Heh, maybe we should have a Trade / Sell / Buy category in the forum

Quite new here, haven't even looked for such a thing.
Don't they / we have a privat message option?

In this particular case I'd consier it quite reasonable to post this offer here.
No DAU user want's to buy bricked AP / extender, but for sbd trained in debricking, this might be a real bargain.

to be honest: I know the equipment is buried somewhere in a pile of moving boxes...

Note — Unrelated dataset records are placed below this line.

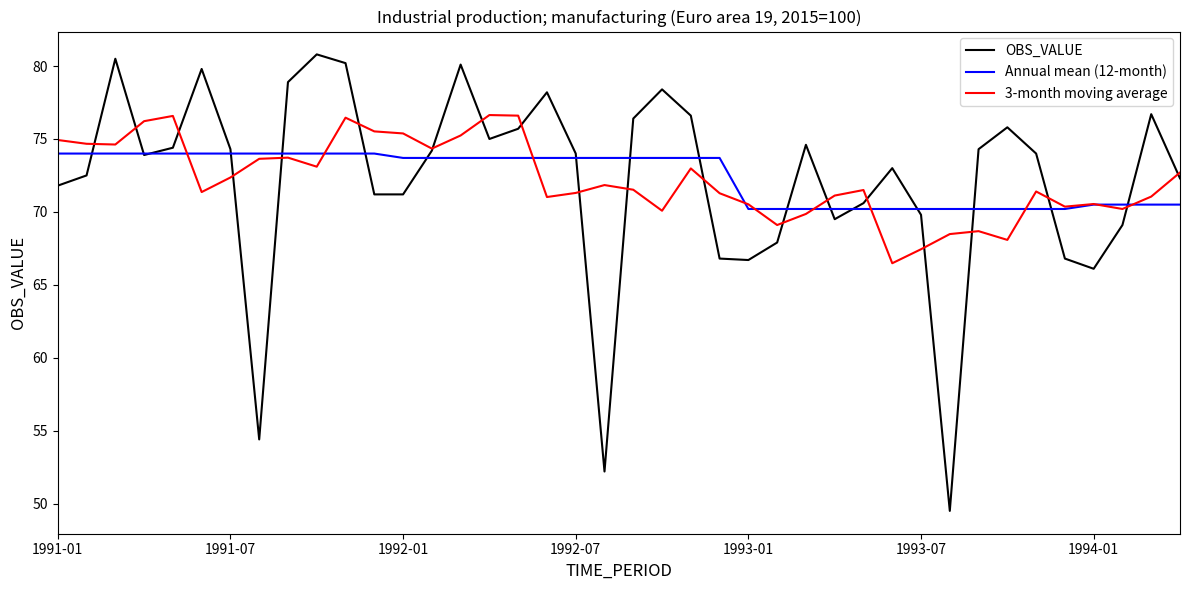

True or false: Annual mean (12-month) and 3-month moving average cross at least once.

True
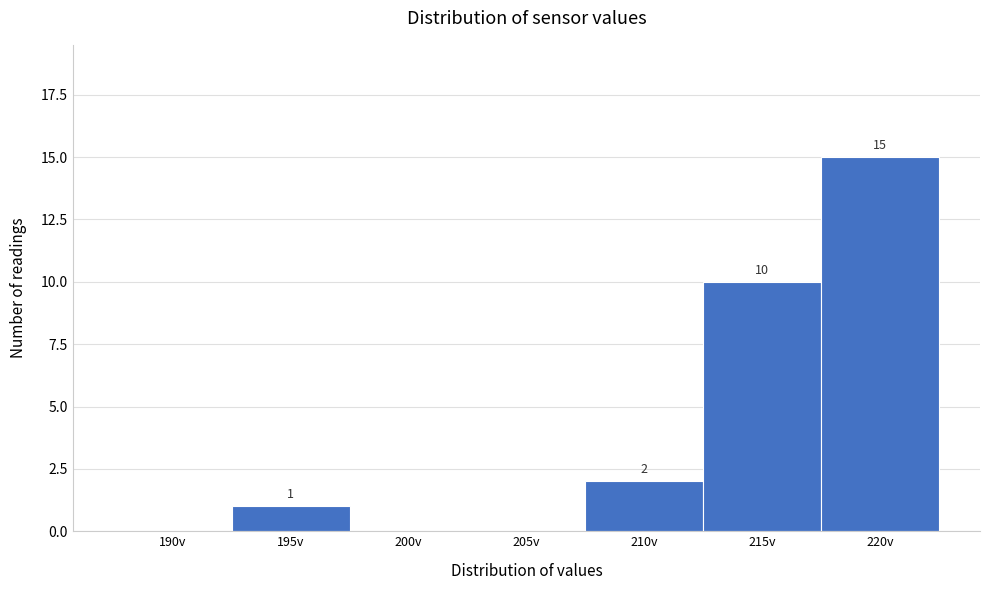

Reading left to right, list all the values displayed in this chart.

190v=0	195v=1	200v=0	205v=0	210v=2	215v=10	220v=15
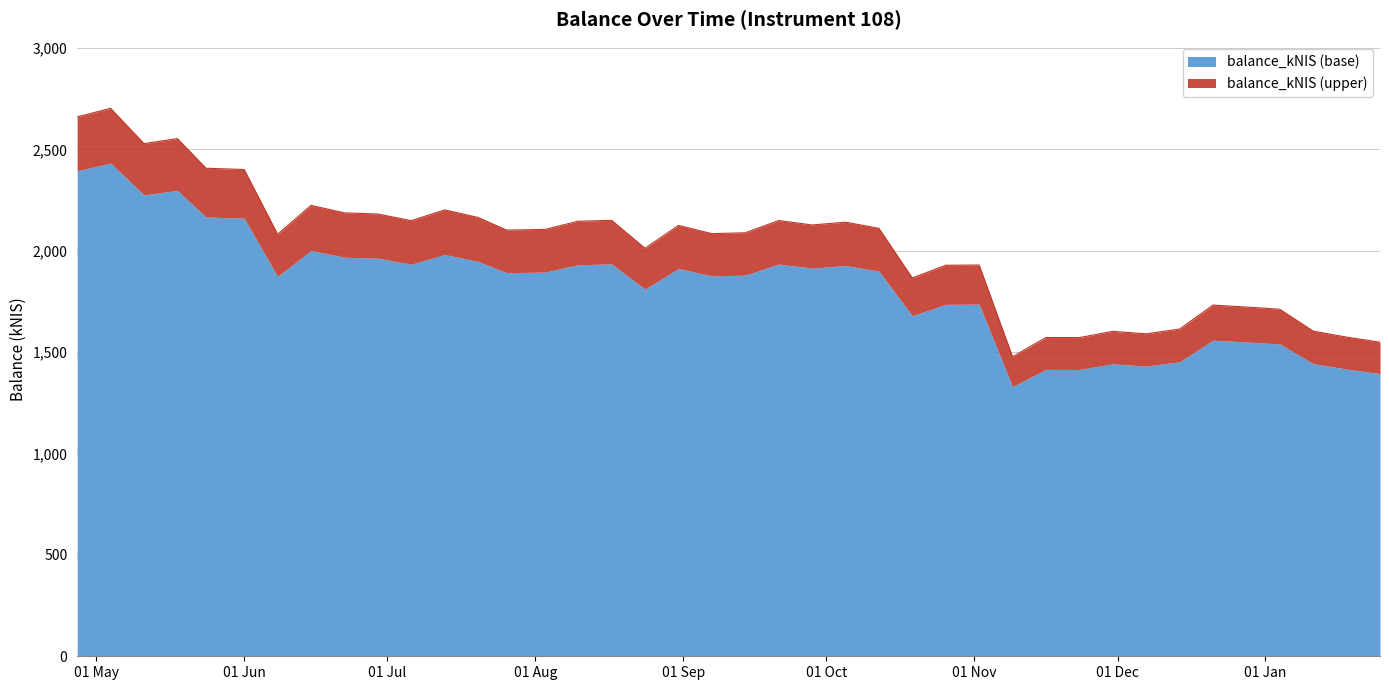

Reading left to right, what are all the values shown in this chart?

2659.8	2702.4	2528.0	2552.9	2406.7	2400.4	2081.1	2223.6	2186.6	2181.1	2148.1	2201.3	2164.0	2101.6	2105.0	2145.4	2149.5	2012.0	2124.7	2084.2	2088.3	2148.8	2127.0	2140.7	2110.4	1865.7	1928.2	1929.5	1477.2	1571.9	1571.5	1602.3	1590.1	1613.5	1731.8	1722.3	1711.3	1603.5	1574.0	1548.7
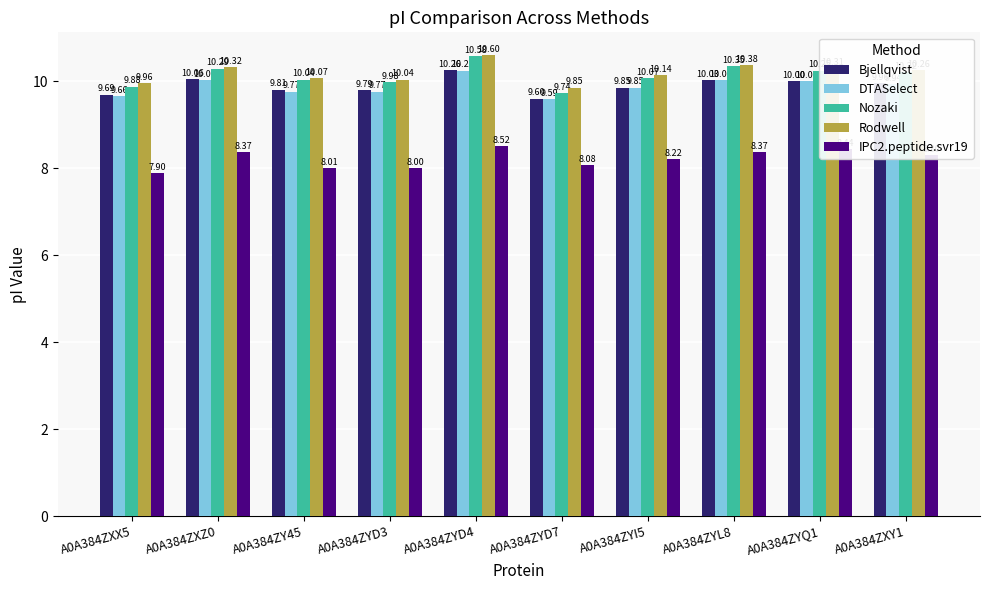

Which series has the widest spread of values?

Nozaki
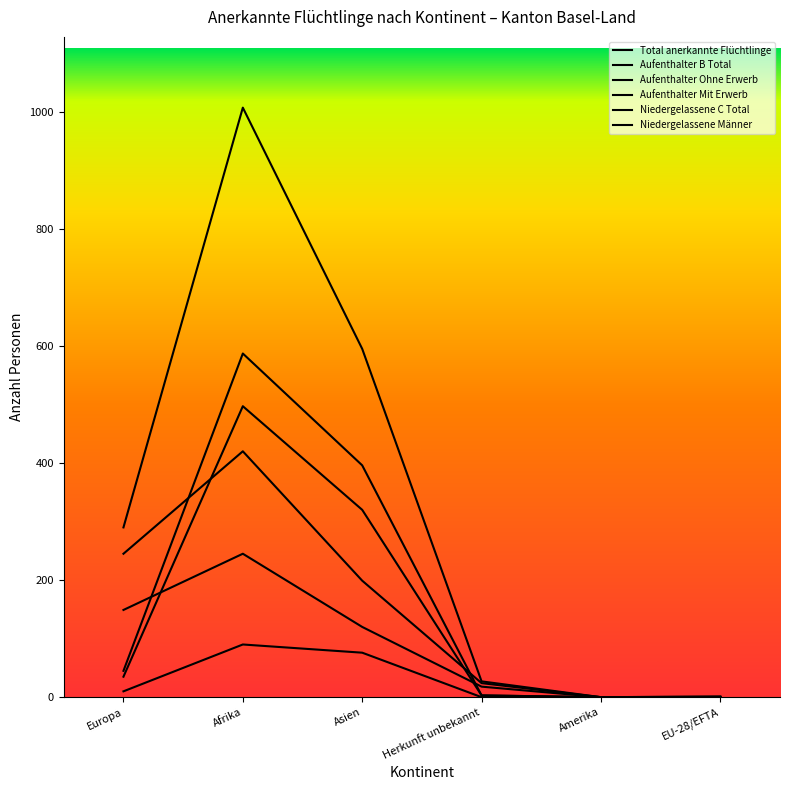

Reading right to left, transcribe all the data shown in this chart.

Total anerkannte Flüchtlinge: EU-28/EFTA=0	Amerika=0	Herkunft unbekannt=27	Asien=595	Afrika=1007	Europa=290
Aufenthalter B Total: EU-28/EFTA=0	Amerika=0	Herkunft unbekannt=3	Asien=396	Afrika=587	Europa=45
Aufenthalter Ohne Erwerb: EU-28/EFTA=0	Amerika=0	Herkunft unbekannt=3	Asien=320	Afrika=497	Europa=35
Aufenthalter Mit Erwerb: EU-28/EFTA=0	Amerika=0	Herkunft unbekannt=0	Asien=76	Afrika=90	Europa=10
Niedergelassene C Total: EU-28/EFTA=1	Amerika=0	Herkunft unbekannt=24	Asien=199	Afrika=420	Europa=245
Niedergelassene Männer: EU-28/EFTA=1	Amerika=0	Herkunft unbekannt=18	Asien=120	Afrika=245	Europa=149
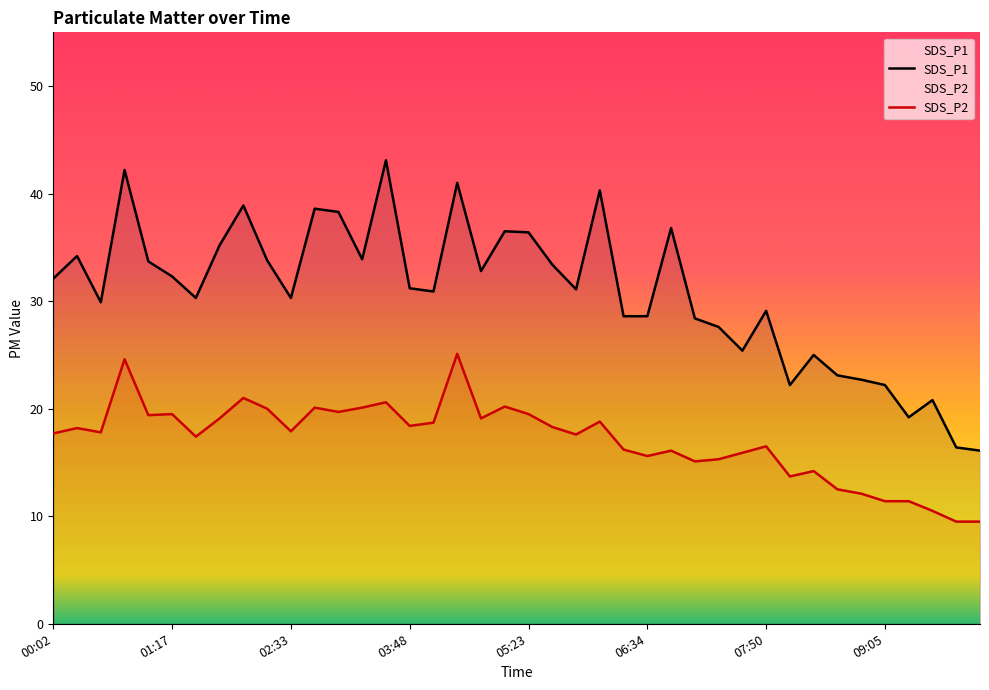

How many values in the SDS_P1 series are below 31?

19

:grinning:Why on earth would you do that?

I believe if you got hold of a V3 uboot, then you can backup the neccesary partitions on the V2, replace uboot on the V2 with the V3 uboot, flash image for V3, then restore the neccesary partitions.

But just flashing over some modified V1-image without even wireless functioning (which makes for a really sad AP), that was never going to work.

btw a superminimal 23.05.5 image with only these components selected
wpad-mbedtls
luci-app-snmpd
luci-app-statistics
luci-app-lldp

Even when built from source with ALL space saving tricks, will NOT fit within 5697kb.